Saved entries:

* * * * *

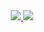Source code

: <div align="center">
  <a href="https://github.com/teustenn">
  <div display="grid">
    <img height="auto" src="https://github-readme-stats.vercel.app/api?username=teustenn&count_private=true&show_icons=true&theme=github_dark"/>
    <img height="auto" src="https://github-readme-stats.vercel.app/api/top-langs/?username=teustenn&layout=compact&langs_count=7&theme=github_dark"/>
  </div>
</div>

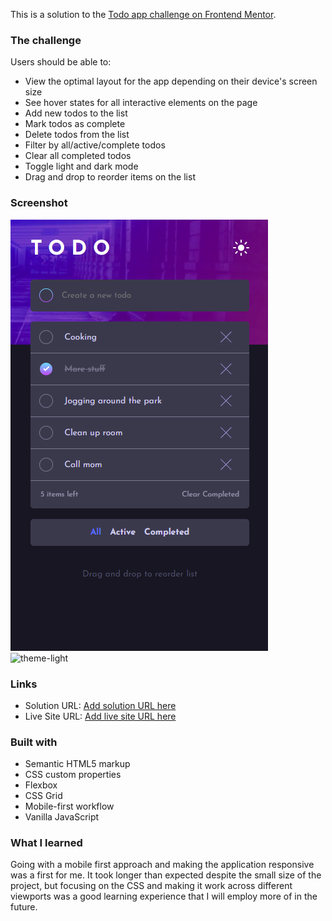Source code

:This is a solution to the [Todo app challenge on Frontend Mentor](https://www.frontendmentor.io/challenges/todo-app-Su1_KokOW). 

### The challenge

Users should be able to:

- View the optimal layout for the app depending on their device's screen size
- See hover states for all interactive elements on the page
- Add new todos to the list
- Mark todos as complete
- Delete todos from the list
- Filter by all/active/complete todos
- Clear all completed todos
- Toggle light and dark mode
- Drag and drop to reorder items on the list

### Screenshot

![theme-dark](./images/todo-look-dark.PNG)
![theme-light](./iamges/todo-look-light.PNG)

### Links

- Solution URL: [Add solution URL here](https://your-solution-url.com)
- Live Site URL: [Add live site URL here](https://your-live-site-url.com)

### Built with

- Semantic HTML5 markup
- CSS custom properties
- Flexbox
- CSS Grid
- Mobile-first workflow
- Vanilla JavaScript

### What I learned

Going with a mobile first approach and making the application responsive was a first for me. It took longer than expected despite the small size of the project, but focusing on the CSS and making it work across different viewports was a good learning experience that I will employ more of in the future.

* * * * *

● **ABOUT THIS EXERCISE**
Turn the material above into a numbered list, one entry per line, with blank lines skipped and the pictures left out.

● **RESPONSE TO THIS TASK**
1. Source code
2. : <div align="center">
3.   <a href="https://github.com/teustenn">
4.   <div display="grid">
5.     <img height="auto" src="https://github-readme-stats.vercel.app/api?username=teustenn&count_private=true&show_icons=true&theme=github_dark"/>
6.     <img height="auto" src="https://github-readme-stats.vercel.app/api/top-langs/?username=teustenn&layout=compact&langs_count=7&theme=github_dark"/>
7.   </div>
8. </div>
9. Source code
10. :This is a solution to the [Todo app challenge on Frontend Mentor](https://www.frontendmentor.io/challenges/todo-app-Su1_KokOW). 
11. ### The challenge
12. Users should be able to:
13. - View the optimal layout for the app depending on their device's screen size
14. - See hover states for all interactive elements on the page
15. - Add new todos to the list
16. - Mark todos as complete
17. - Delete todos from the list
18. - Filter by all/active/complete todos
19. - Clear all completed todos
20. - Toggle light and dark mode
21. - Drag and drop to reorder items on the list
22. ### Screenshot
23. ![theme-dark](./images/todo-look-dark.PNG)
24. ![theme-light](./iamges/todo-look-light.PNG)
25. ### Links
26. - Solution URL: [Add solution URL here](https://your-solution-url.com)
27. - Live Site URL: [Add live site URL here](https://your-live-site-url.com)
28. ### Built with
29. - Semantic HTML5 markup
30. - CSS custom properties
31. - Flexbox
32. - CSS Grid
33. - Mobile-first workflow
34. - Vanilla JavaScript
35. ### What I learned
36. Going with a mobile first approach and making the application responsive was a first for me. It took longer than expected despite the small size of the project, but focusing on the CSS and making it work across different viewports was a good learning experience that I will employ more of in the future.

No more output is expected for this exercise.